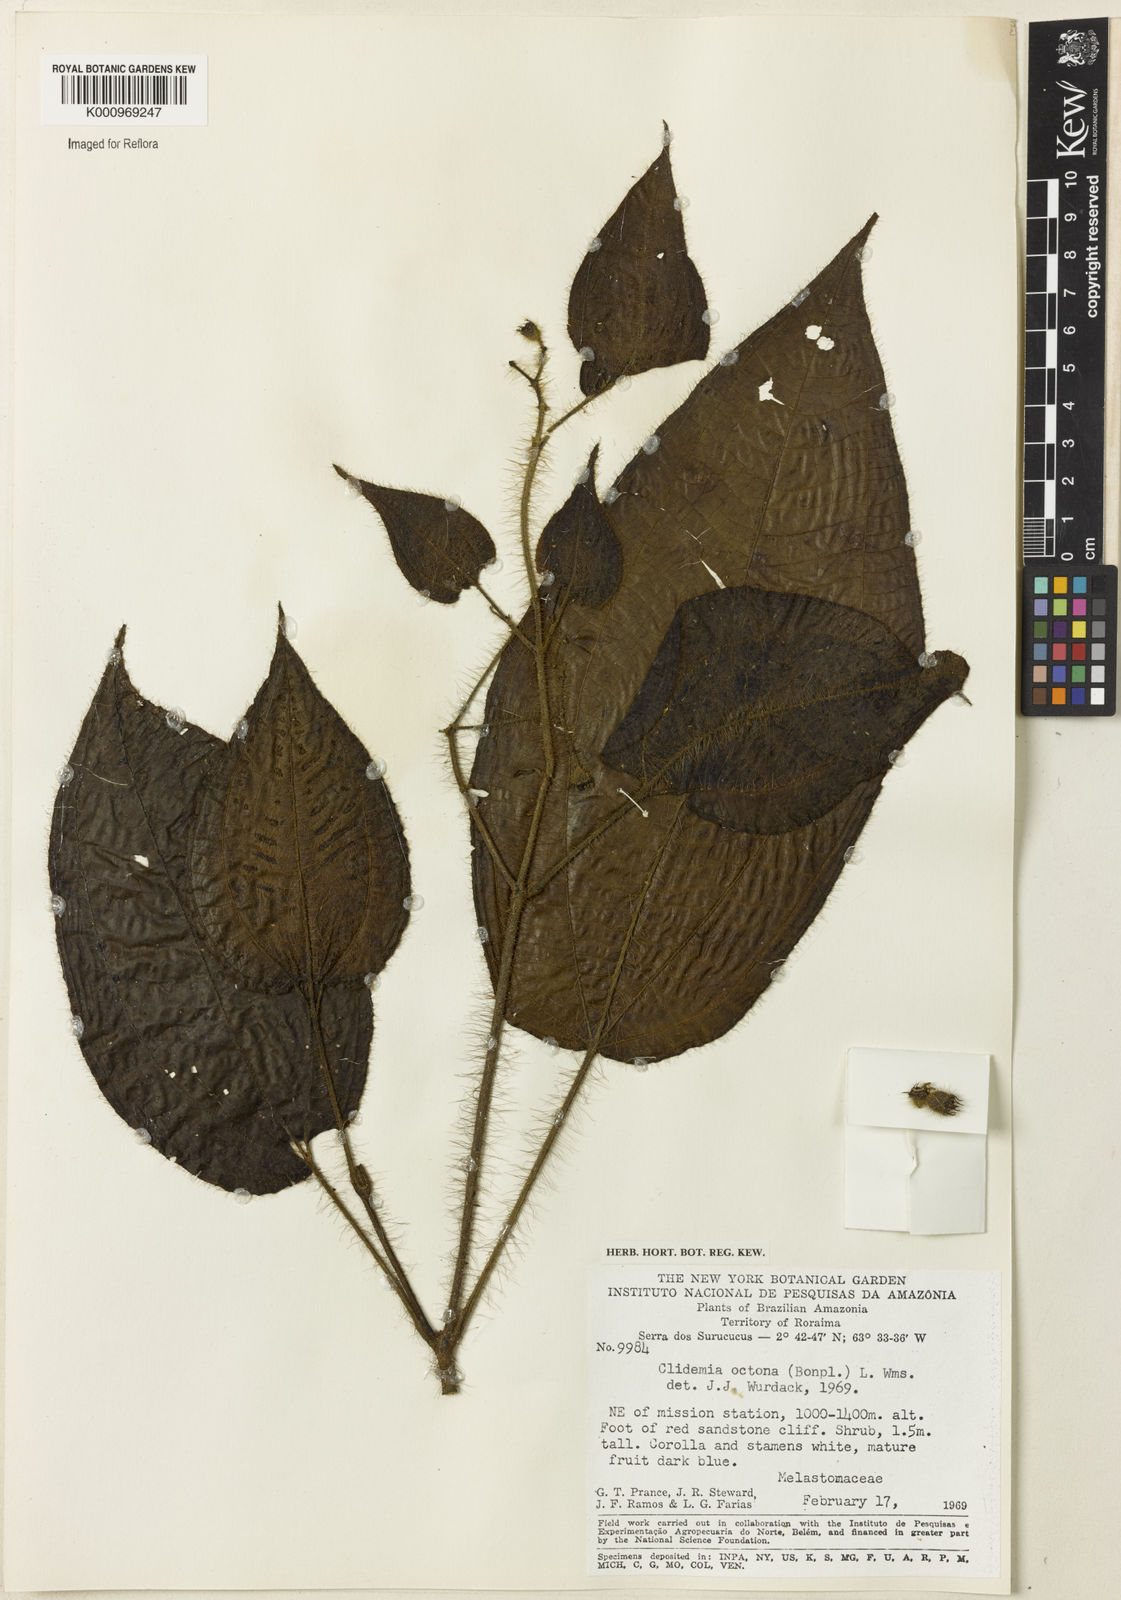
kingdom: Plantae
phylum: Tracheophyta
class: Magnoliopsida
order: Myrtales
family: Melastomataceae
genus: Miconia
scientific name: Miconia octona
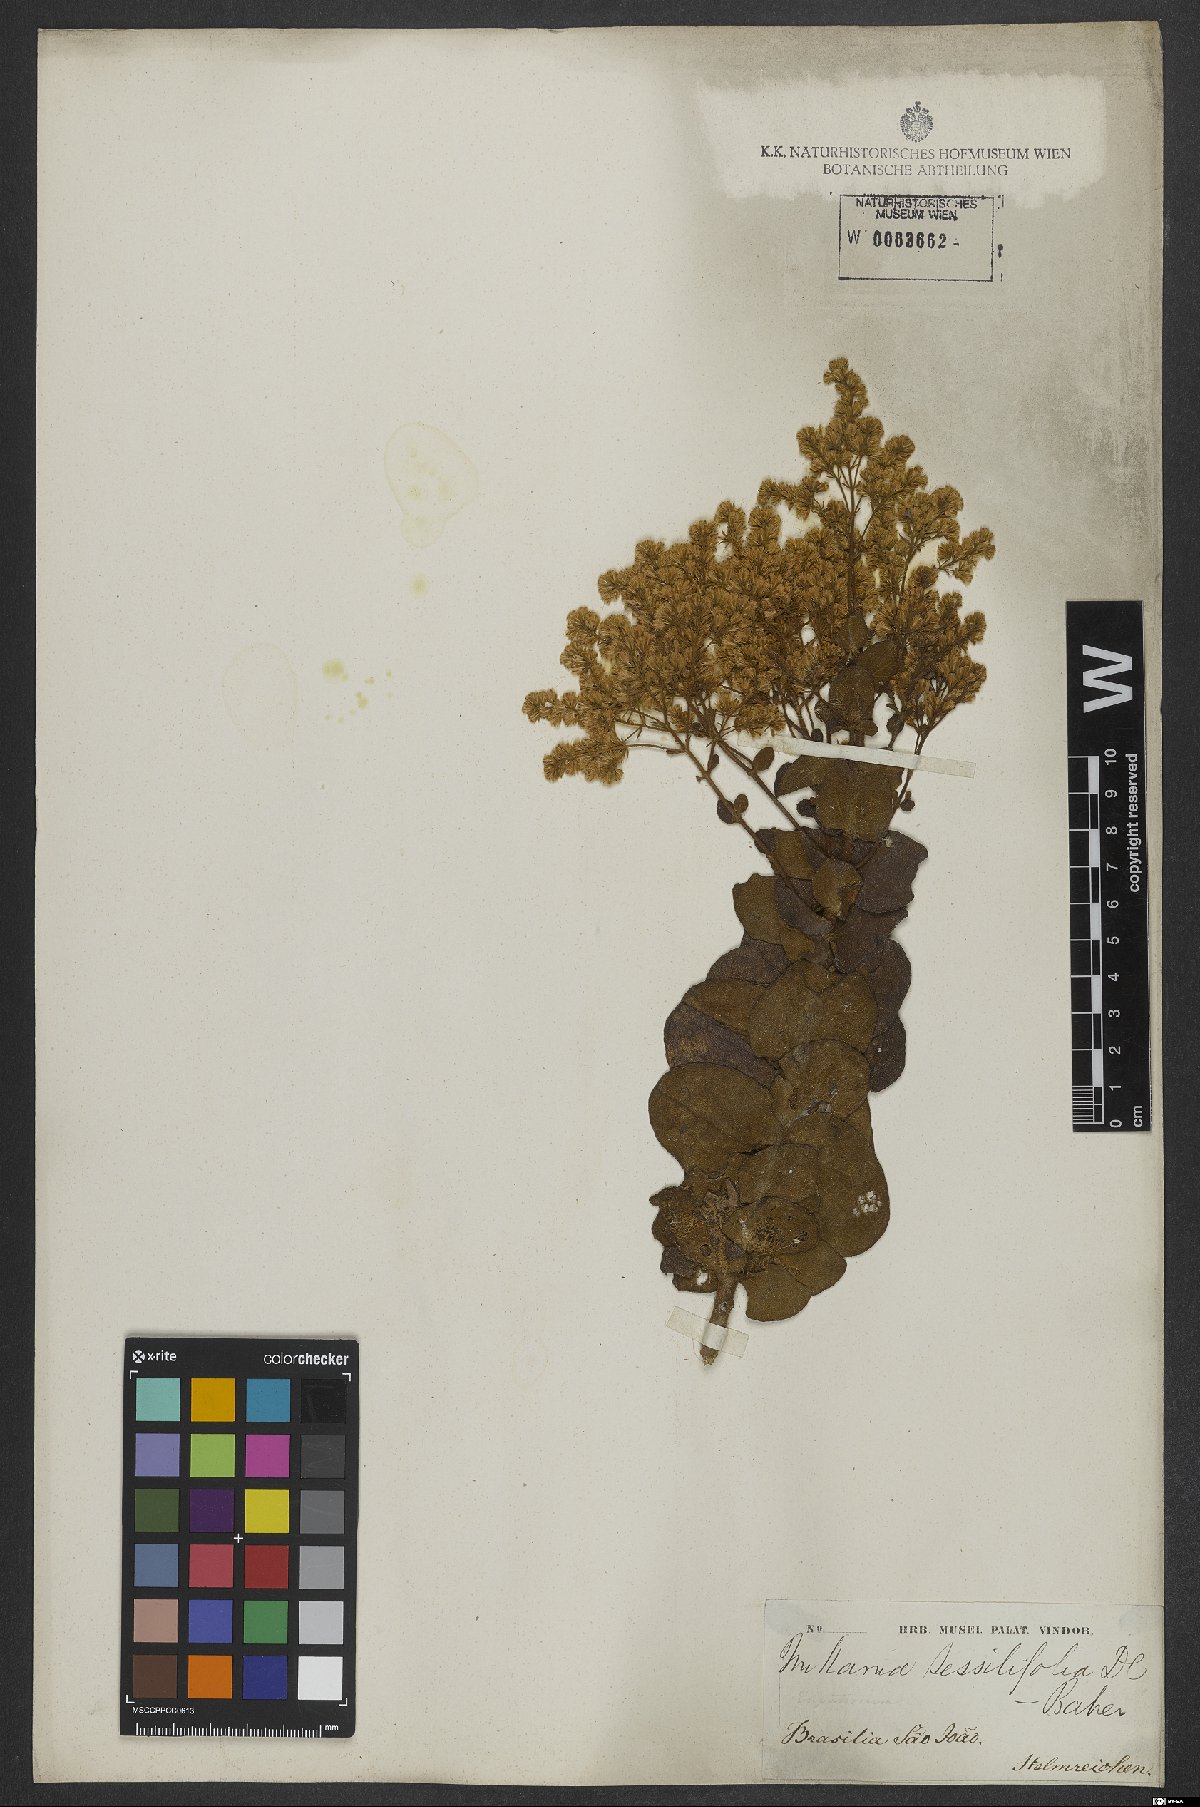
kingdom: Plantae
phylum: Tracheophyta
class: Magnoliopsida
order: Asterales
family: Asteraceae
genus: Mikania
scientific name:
□ □ □
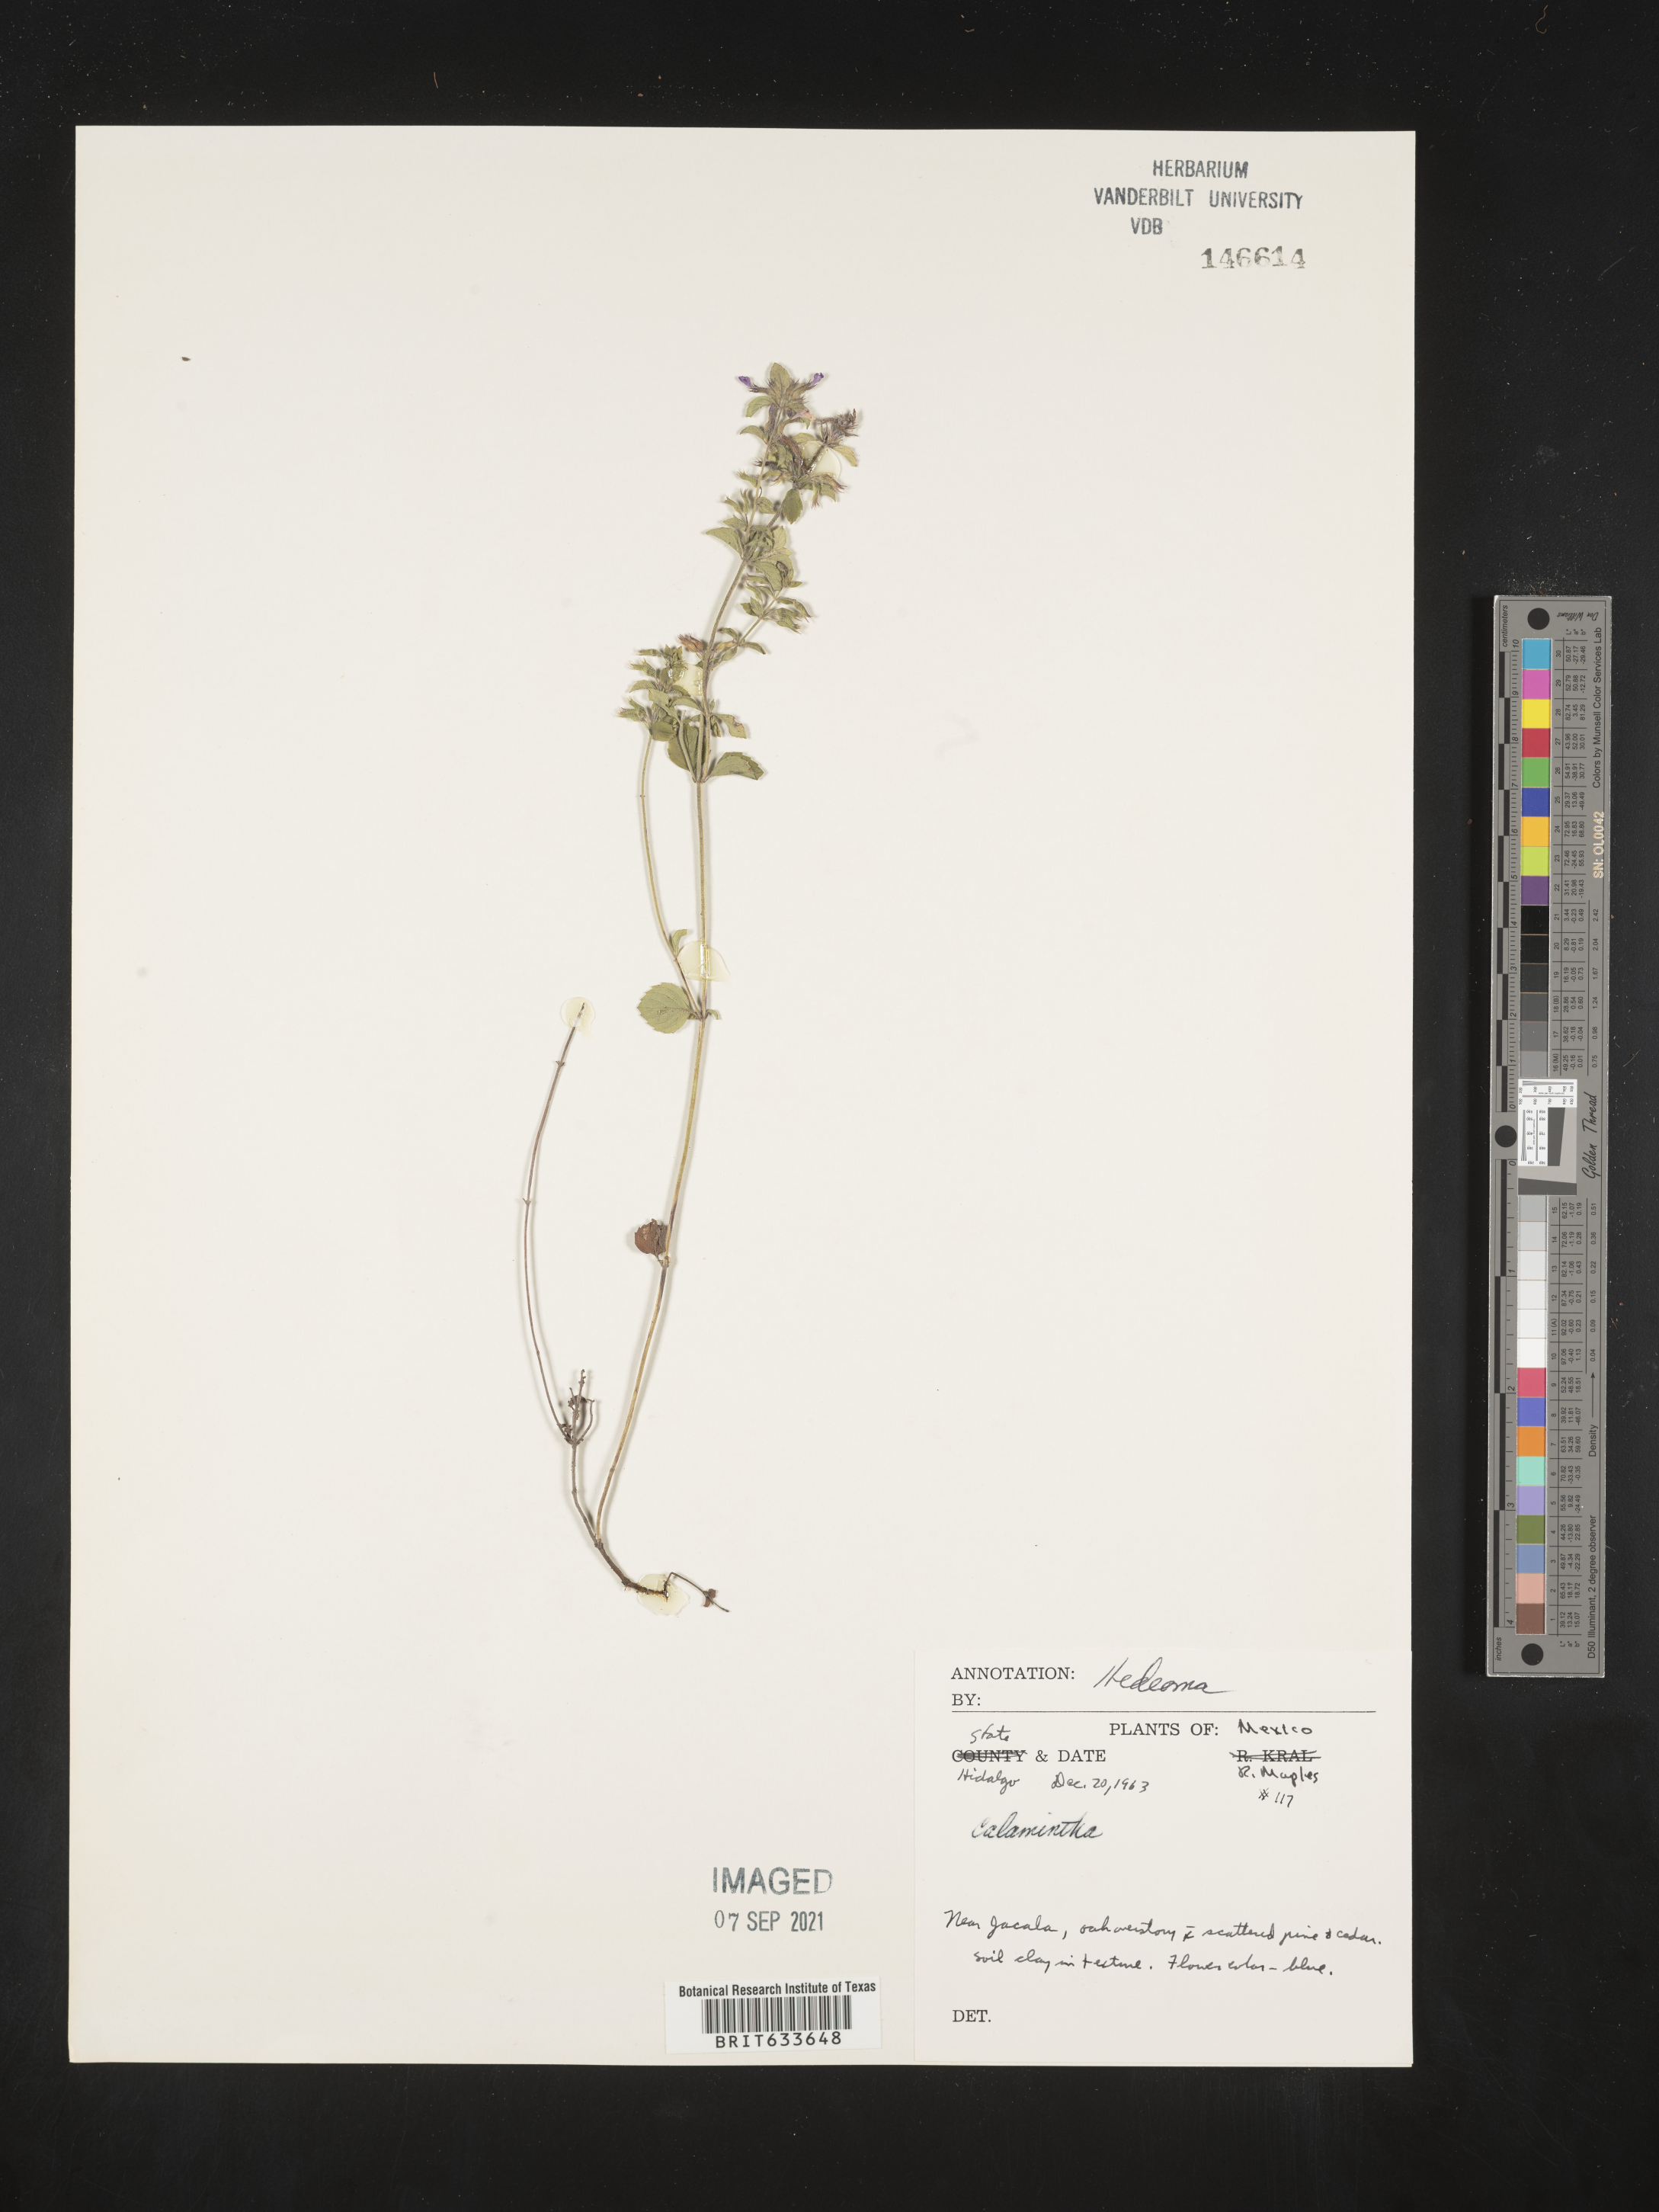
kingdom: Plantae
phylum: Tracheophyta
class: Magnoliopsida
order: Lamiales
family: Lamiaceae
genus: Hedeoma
□ □ □
Yang Harus Dikerjakan
Salin persis baris-baris dalam bahan di atas, dari baris yang berisi "order: Myrtales" sampai baris yang berisi "genus: Mikania", termasuk kedua baris itu. Jangan ikut sertakan gambarnya.

Hasil Latihan
order: Myrtales
family: Melastomataceae
genus: Miconia
scientific name: Miconia octona
kingdom: Plantae
phylum: Tracheophyta
class: Magnoliopsida
order: Asterales
family: Asteraceae
genus: Mikania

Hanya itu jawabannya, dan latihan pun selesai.